L’affaire Samara les remet sur le devant de la scène : les comptes « fisha ». Depuis l’agression de l’adolescente de 13 ans devant son collège de Montpellier, une enquête administrative est en cours. Si la procédure, confiée aux inspecteurs généraux de la rue de Grenelle, a été prolongée d’une semaine vendredi 12 avril, ses premiers éléments remettent déjà en cause le rôle »étendu et malveillant »dans les paroles de Le ministère de l’Éducation, joué par les réseaux sociaux dans l’affaire. L’institution pointe notamment les comptes « fisha », permettant « la diffusion de photomontages humiliants et de vidéos détournées provoquant un climat d’agressivité entre étudiants ». Libé fait le point sur ce phénomène, qui a pris de l’ampleur pendant le confinement.
De quoi s’agit-il ?
Tout est dans le nom : « fisha » est tiré du verlan « display ». Comme le résume Justine Atlan, la directrice de l’association e-Enfance de lutte contre le harcèlement et les violences numériques visant les jeunes : « Faire étalage signifie nuire à la réputation d’une jeune fille. D’une manière très archaïque, cela revient à les attaquer parce qu’ils ont ou auraient une activité sexuelle qu’ils ne sont pas censés avoir. Snapchat, Twitter, Instagram, Telegram… Concrètement, ce sont des comptes créés sur les réseaux sociaux, localisés par région, département, ville, quartier ou établissement scolaire. Sur ceux-ci, chacun peut publier des photos, des vidéos ou des rumeurs à caractère sexuel visant des jeunes femmes, souvent mineures. Le tout accompagné de leur nom, âge, adresse ou numéro de téléphone. « La plupart du temps, ce qu’on observe, c’est que ce sont des jeunes garçons qui créent ces pages. Mais beaucoup de jeunes filles aident à les nourrir. », analyse Justine Atlan. Avec des contenus souvent faux. « Comme des photos très pixelisées ou des photos de personnes ressemblant vaguement aux victimes »précise le réalisateur.

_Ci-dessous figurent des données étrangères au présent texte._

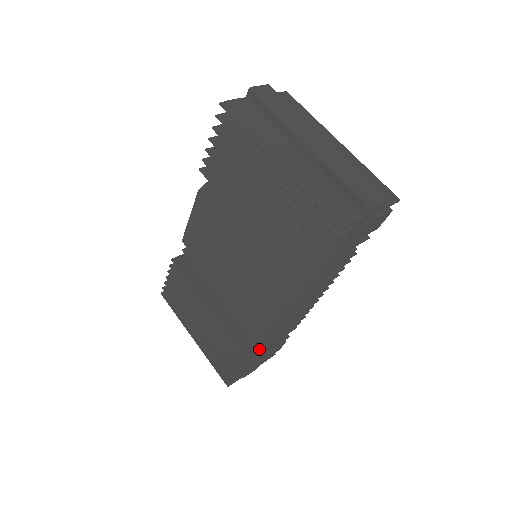
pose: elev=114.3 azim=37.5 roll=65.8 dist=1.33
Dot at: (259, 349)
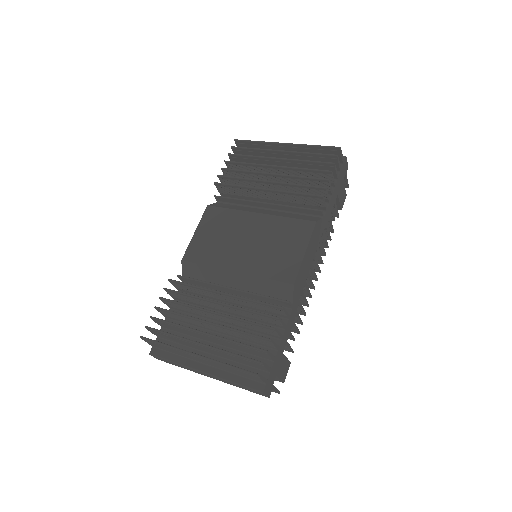
Dot at: (289, 302)
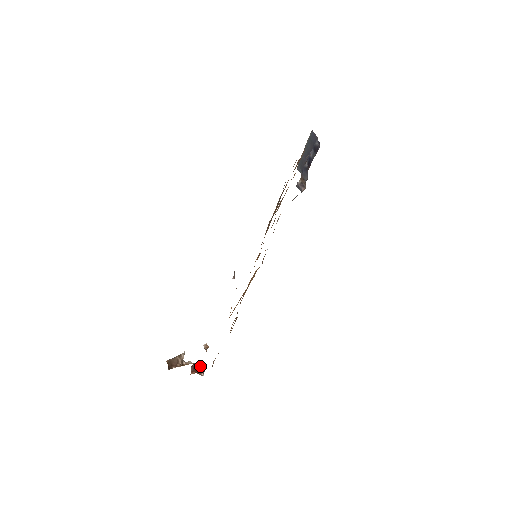
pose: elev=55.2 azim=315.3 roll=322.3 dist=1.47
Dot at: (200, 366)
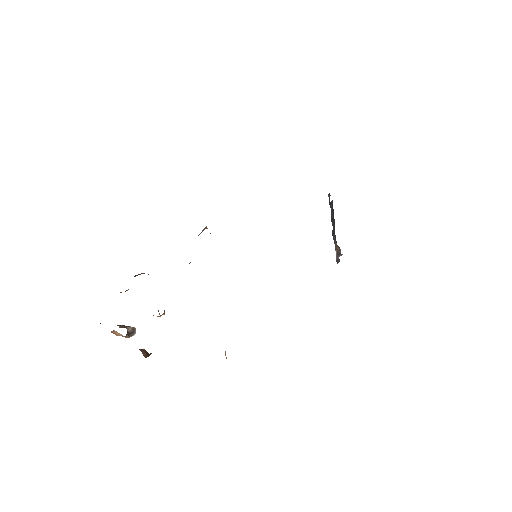
Dot at: (150, 354)
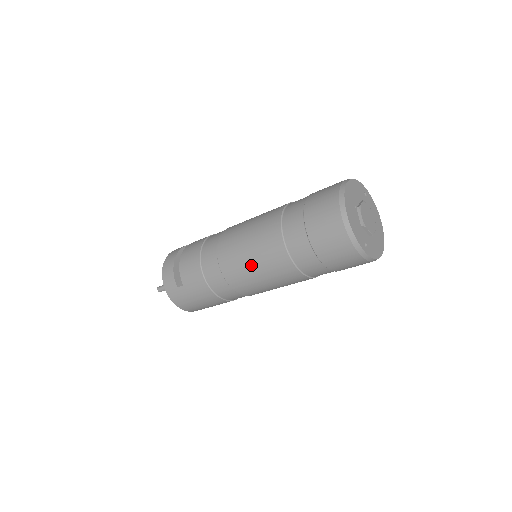
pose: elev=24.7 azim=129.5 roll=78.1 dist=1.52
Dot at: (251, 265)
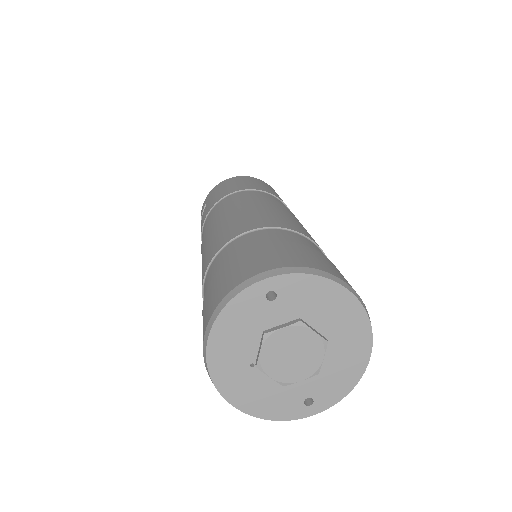
Dot at: occluded
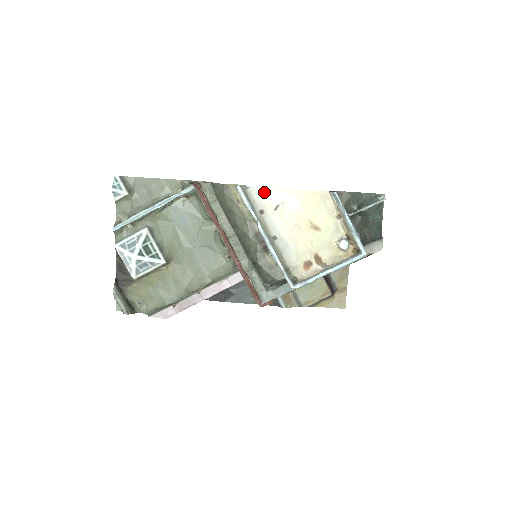
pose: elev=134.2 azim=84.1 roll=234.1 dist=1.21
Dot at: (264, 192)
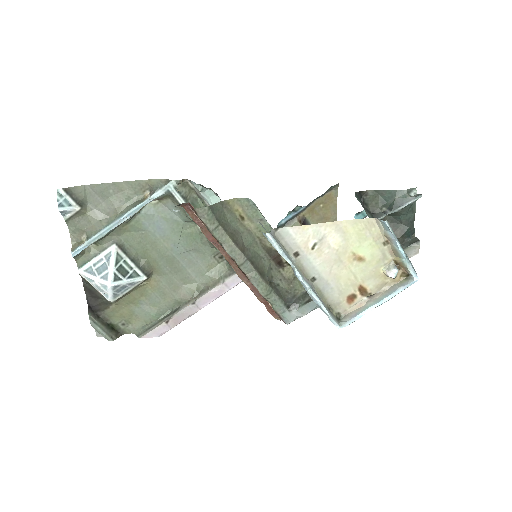
Dot at: (297, 231)
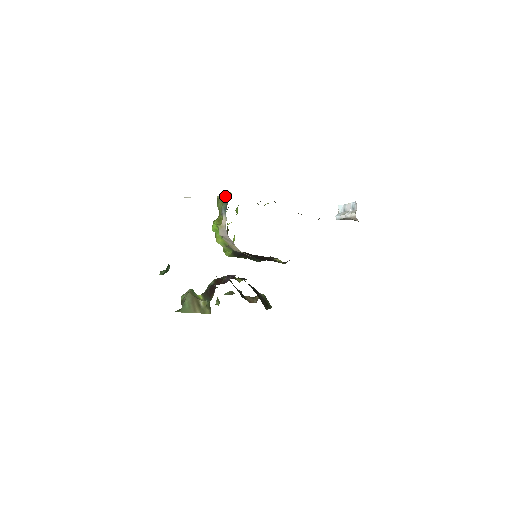
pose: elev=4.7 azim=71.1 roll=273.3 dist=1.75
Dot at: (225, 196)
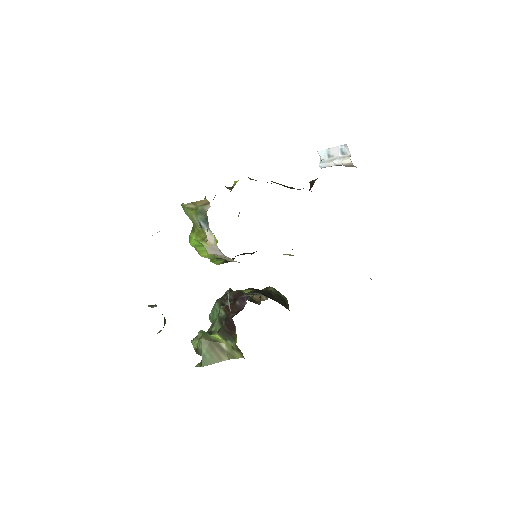
Dot at: (198, 204)
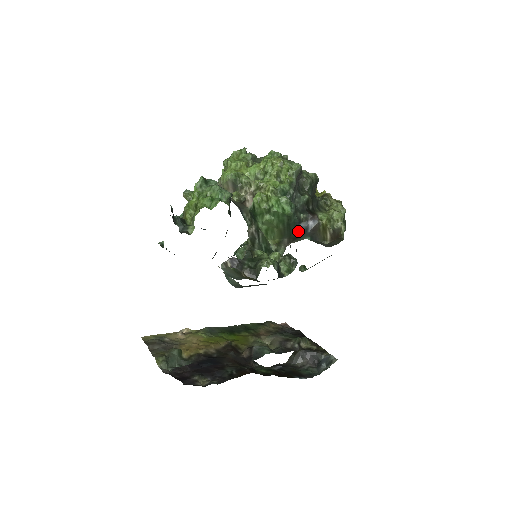
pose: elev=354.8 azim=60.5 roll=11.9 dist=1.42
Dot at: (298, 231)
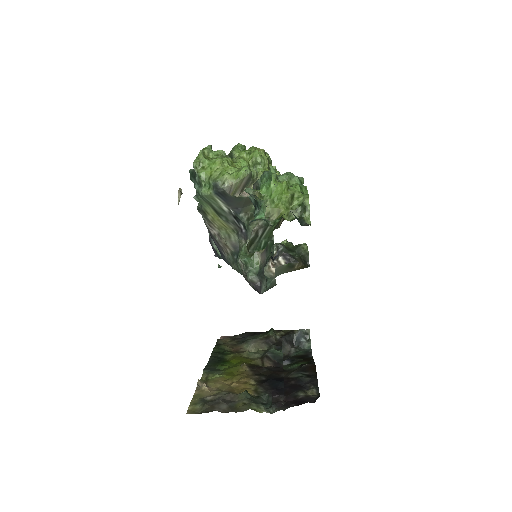
Dot at: occluded
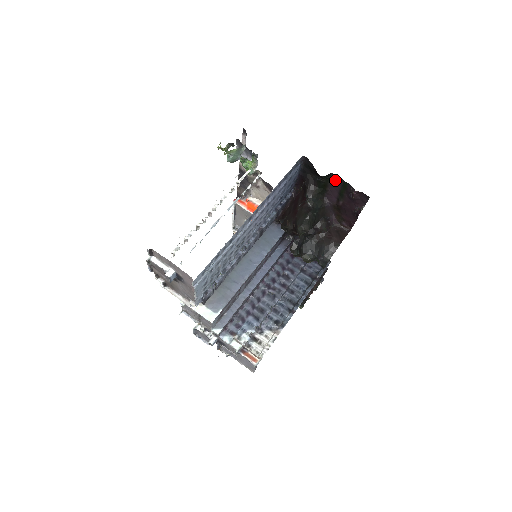
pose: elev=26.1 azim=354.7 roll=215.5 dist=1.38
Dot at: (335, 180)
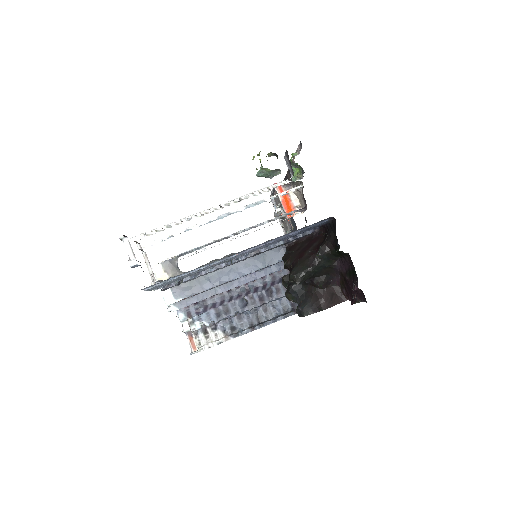
Dot at: (349, 260)
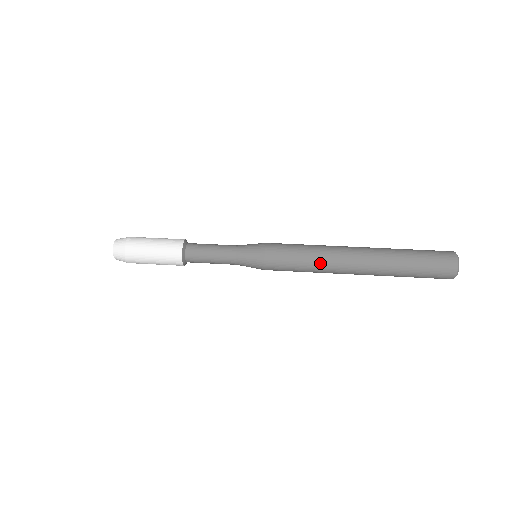
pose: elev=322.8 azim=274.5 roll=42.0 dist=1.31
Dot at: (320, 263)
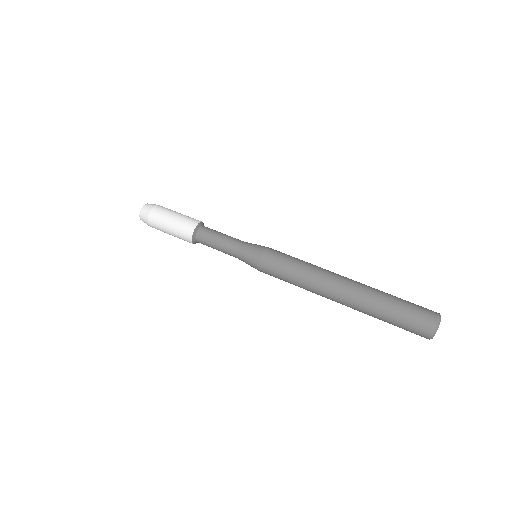
Dot at: (310, 275)
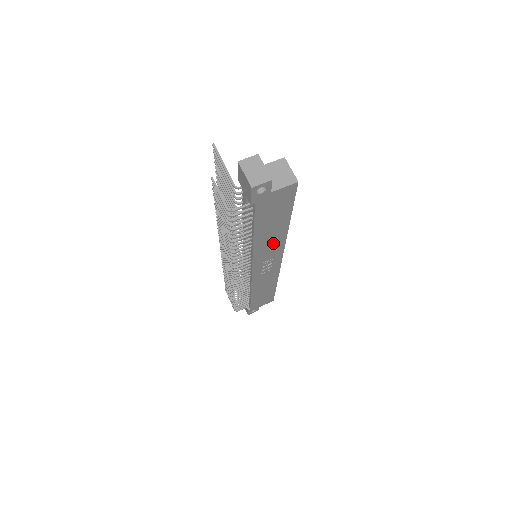
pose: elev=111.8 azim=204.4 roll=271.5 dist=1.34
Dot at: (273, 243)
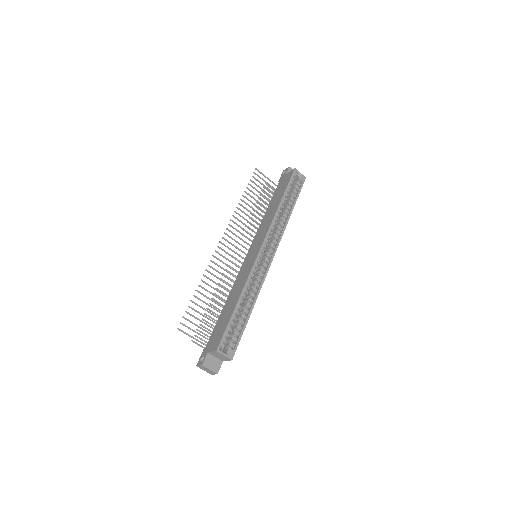
Dot at: occluded
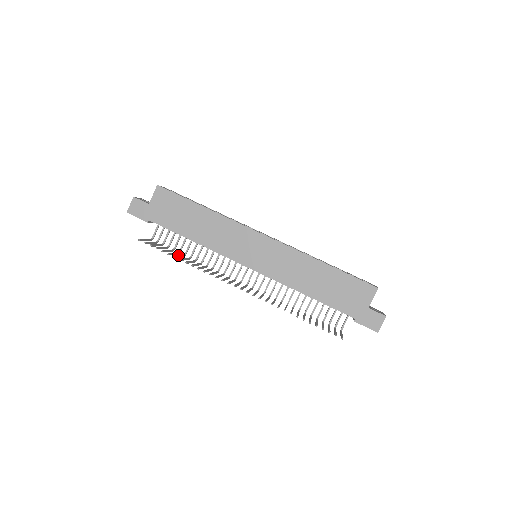
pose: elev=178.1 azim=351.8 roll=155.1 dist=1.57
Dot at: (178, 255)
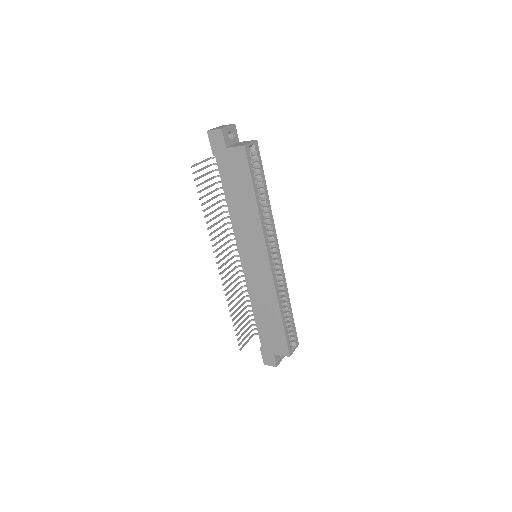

Depuis combien de temps existe-t-il ?
Le phénomène des comptes « fisha » n’est pas nouveau. Comme le souligne l’association Stop Fisha sur son site internet, elle a notamment explosé avec le confinement. « Si les comptes fisha existaient déjà, en avril 2020 (un mois après le début du premier confinement, ndlr)ils rassemblaient une communauté de plusieurs centaines de milliers de personnes »relève le collectif qui précise également que le plus grand groupe Telegram comptait à l’époque à lui seul 233 000 membres. « Comme si, parce que nous n’avions plus accès à la rue, ceux qui s’en prennent aux femmes et aux personnes appartenant à des minorités de genre avaient trouvé un nouvel espace pour le faire : Internet », Arrêtez Fisha agace. L’association e-Enfance a également observé une explosion des signalements sur le sujet pendant le Covid-19. Justine Atlan dénonce cependant un phénomène plus ancien : « Cela existe effectivement depuis la création des réseaux sociaux, il y a dix ou quinze ans. Au fil des ans, il a simplement changé de nom.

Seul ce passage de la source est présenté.